By Peter Griffiths
LONDON (Reuters) - Prime Minister David Cameron has little hope of persuading other European Union states to return significant powers to Britain before a promised referendum on whether to stay in the bloc, a senior member of his pro-EU coalition partners said on Monday.
Business Secretary Vince Cable, one of the leading figures in the Europhile Liberal Democrats, said Cameron's attempts to negotiate a new role for Britain would probably be blocked by other members of the 28-nation alliance.
Speaking at a debate on Britain's future in Europe, Cable said Cameron would be better off working with other EU states to reform the bloc as a whole rather than seeking special treatment for London.

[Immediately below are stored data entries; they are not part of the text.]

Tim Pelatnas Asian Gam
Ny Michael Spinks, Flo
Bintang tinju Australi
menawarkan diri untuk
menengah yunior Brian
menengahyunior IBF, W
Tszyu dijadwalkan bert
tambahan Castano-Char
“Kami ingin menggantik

Cameron said in January he would agree a "new settlement" with the EU and hold an in/out referendum before the end of 2017, providing he wins the 2015 election.
That pledge helped appease anti-EU rebels in his Conservative Party who were challenging his authority and delivered a shot across the bows of the rising UK Independence Party, which wants to leave the bloc after 40 years.
But it upset some European partners, who warned Britain against "cherry picking" from EU rules, and prompted the United States, Japan and Australia to caution Britain about leaving.
"Fundamental renegotiation is very, very unlikely to produce any significant change," Cable told an audience in the City of London's Guildhall, an imposing medieval hall, surrounded by statues of British war heroes, including Winston Churchill and Admiral Nelson. "We should stay in and improve the system."
Pressed if Germany, France and others would end up offering some concessions to Britain to hold on to one of its biggest members, Cable said: "I'm not certain they would."
Pulling out of Europe would damage the economy, deter investors and undermine Britain's standing, he added. It is the world's sixth largest economy and has Europe's biggest financial centre.
Eurosceptics think Britain will cope outside the EU, a body they see as a wasteful and meddling threat to Britain's sovereignty. They want to create a looser relationship based on trade or leave the bloc altogether.
Conservative lawmaker Jesse Norman said London's finance industry could still prosper outside the EU due to its size, time zone and use of the English language. Britain could also improve trade with emerging markets, he added.
A poll suggested the "out" campaign has a narrow lead. Asked how they would vote in a referendum by researchers TNS BMRB, 43 percent said they would opt to leave and 39 percent wanted to stay.